Quem andou espalhando por aí que o governador Jerônimo Rodrigues havia “desaparecido” da cidade, recebeu a resposta mais dura e eloquente possível. Jerônimo não só apareceu: ficou três dias inteiros em Feira, trabalhando de sol a sol. Entregou obras que mudam a realidade da população, assinou ordens de serviço que vão gerar emprego e desenvolvimento, sentou à mesa com empresários para debater o futuro da região e, acima de tudo, esteve presente, de corpo e alma, ao lado das lideranças e do povo, no coração do maior evento político do fim de semana.
A movimentação foi tão grande, tão expressiva, que não passou despercebida — e nem deixou indiferentes. Até dentro da base do governo municipal, a força do evento provocou reações que deixaram claro: é inveja, pura e simplesmente.

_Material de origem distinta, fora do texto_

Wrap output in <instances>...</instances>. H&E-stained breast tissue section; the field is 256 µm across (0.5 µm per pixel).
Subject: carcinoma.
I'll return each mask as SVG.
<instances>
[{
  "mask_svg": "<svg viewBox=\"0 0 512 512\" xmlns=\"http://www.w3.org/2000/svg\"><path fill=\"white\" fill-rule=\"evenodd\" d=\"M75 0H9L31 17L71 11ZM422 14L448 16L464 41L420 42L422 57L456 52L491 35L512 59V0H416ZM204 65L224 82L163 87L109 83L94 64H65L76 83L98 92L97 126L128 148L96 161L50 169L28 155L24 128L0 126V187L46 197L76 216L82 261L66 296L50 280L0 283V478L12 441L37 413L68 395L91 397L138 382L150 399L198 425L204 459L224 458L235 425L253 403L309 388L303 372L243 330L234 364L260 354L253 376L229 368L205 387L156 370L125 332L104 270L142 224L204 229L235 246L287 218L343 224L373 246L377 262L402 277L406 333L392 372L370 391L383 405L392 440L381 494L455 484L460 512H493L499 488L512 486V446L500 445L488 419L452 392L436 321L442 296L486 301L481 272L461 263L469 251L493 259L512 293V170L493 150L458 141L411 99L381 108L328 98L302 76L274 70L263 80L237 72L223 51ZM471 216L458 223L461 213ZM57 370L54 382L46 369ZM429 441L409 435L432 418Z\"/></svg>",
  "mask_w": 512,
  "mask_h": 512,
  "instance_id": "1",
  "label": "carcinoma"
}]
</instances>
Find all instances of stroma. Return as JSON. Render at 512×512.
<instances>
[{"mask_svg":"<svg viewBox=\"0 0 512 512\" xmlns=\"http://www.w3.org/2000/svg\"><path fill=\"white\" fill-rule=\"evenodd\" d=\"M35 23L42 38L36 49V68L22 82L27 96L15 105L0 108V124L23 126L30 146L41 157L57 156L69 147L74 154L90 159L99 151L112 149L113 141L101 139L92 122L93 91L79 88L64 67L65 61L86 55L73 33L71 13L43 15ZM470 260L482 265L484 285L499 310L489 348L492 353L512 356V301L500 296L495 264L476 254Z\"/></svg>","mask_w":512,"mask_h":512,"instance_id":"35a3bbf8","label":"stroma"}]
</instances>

Um vereador aliado da gestão atual usou espaço em programa de rádio para atacar o governador, criticar o tamanho da mobilização e destilar um ódio que não esconde o que realmente está por trás: a frustração de ver quem realmente tem força, legitimidade e apoio popular comandar o cenário político da cidade. As palavras ácidas do edil só serviram para confirmar o óbvio: o sucesso do evento incomodou — e muito — quem não consegue reunir metade dessa força.
Enquanto uns reagem com amargura, os que estão ao lado do projeto certo vibraram como nunca. Felizes, confiantes e com a certeza de estarem no caminho certo, as lideranças que constroem a história de Feira sorriram, abraçaram-se e declararam, em alto e bom som, o que todo mundo já via: esse evento foi um sucesso retumbante. Estavam lá, firmes e fortes: os vereadores Sílvio Dias, Professor Ivamberg Lima e Luiz da Feira, o suplente Raimundão da Feira, o deputado estadual Robinson Almeida e o deputado federal José Neto — nomes que carregam a legitimidade de quem trabalha, de quem representa o povo e de quem sabe onde está o poder real.
E o recado foi dado, alto e claro, para todos os cantos da cidade e para a oposição que tenta se manter de pé: as bases políticas tremeram. O que aconteceu no Cajueiro não foi apenas um encontro partidário — foi uma demonstração de força que deixou absolutamente evidente uma verdade que ninguém mais pode negar: aqui em Feira de Santana, quem manda politicamente é o projeto que representa o trabalho, o desenvolvimento e a vontade do povo.
A terra tremeu, sim. E foi o aviso: o tempo da incerteza acabou. Agora, é tempo de quem tem força, de quem tem razão e de quem, de fato, comandado o rumo da cidade.